Friday, June 16, 2017

Book #60: The Me, Me, Me Epidemic by Amy McCready

I bought this book around my birthday last year because I am of course interested in the idea of raising independent kids. I loathe the image of helicopter parenting and try really hard to examine my parenting style to make sure I don't do that (although it's hard not to helicopter when your kids are toddlers). This book goes through all sorts of different tactics you can use to help your children not become entitled or assuming that they should be handed things without doing any work, or praised for everything they do. It talked about having them do chores, experience consequences, having reasonable expectations for them, and dealing with allowance and teaching them life skills. All in all, it really is a good book with great resources. I did kind of feel like a lot of the things she talked about were a big DUH, like "You don't have to give in to your toddler or teenager when they're throwing a fit about something they want" and "Don't rescue them when they make stupid mistakes." I mean, they seem obvious to me now, but I am SURE that once my kids get older and head off to school and have a lot more opportunities for making mistakes it will be harder for me to remember those principles. I WANT to do that though. And I do think the techniques that McCready writes about in these chapters will be useful. I feel like I do already use a lot of them either from common sense or from already knowing about them--when you live in a big family environment and have the big family mindset, you automatically don't cater to kids as much as some other people might, I guess.

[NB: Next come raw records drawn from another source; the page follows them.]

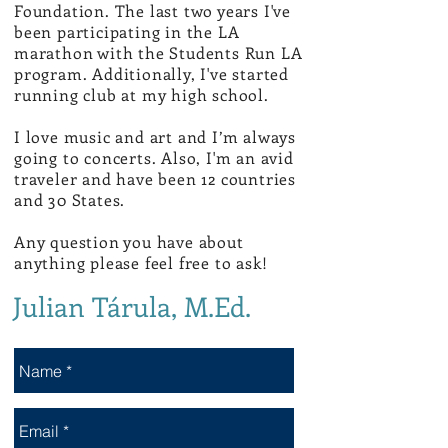
Foundation.
The last two years I've
been participating in the LA
marathon with the Students Run LA
program. Additionally, I've started
running club at my high school.
I love music and art and I’m always
going to concerts. Also, I'm an avid
traveler and have been 12 countries
and 30 States.
Any question you have about
anything please feel free to ask!
Julian Tárula, M.Ed.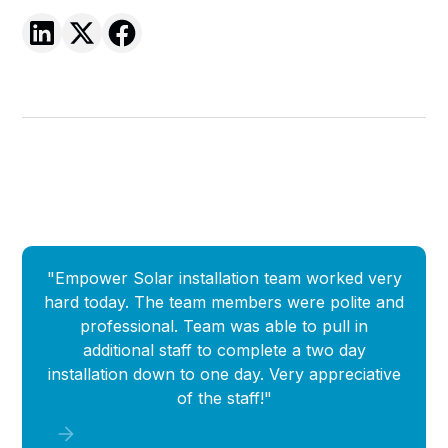
"Empower Solar installation team worked very
"
hard today. The team members were polite and
Empow
professional. Team was able to pull in
que
additional staff to complete a two day
i
installation down to one day. Very appreciative
of the staff!"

Several of the things that stood out to me in the book as useful:
-a list of tasks and jobs that kids should be allowed to learn and work on at different ages
-how to set up appropriate consequences for actions (whether natural consequences or ones that you develop)
-the whole chapter on allowance seemed awesome and I am going to have Tommy read it because we have been debating about what to do for Dane with allowance lately
-teaching kids how to hold conversations and be respectful of others while talking to them

The thing that struck me a lot as I was reading it is that I was and am very entitled. My parents were great at having us work and not giving us everything but I DEFINITELY was pretty entitled and had the idea that everything should work out. I had a lot of shockers when I was in college (like oh yeah, I don't know how to do a lot of things, and I'm not great at managing money, etc.), so it shows that nothing will teach you like experience. No matter how well you do, kids will probably have a lot of things to still work out once they leave home. So that's a good thing to keep in mind--nobody is going to be a fully functioning adult the minute they leave for college. But it's definitely better to get them on the right track using these sorts of tactics.

I didn't LOVE this book because so much of it seemed a little too obvious to me, but I do think it is one I should re-visit every few years to get these specific ideas. I'm glad I bought it and we will have a copy of it.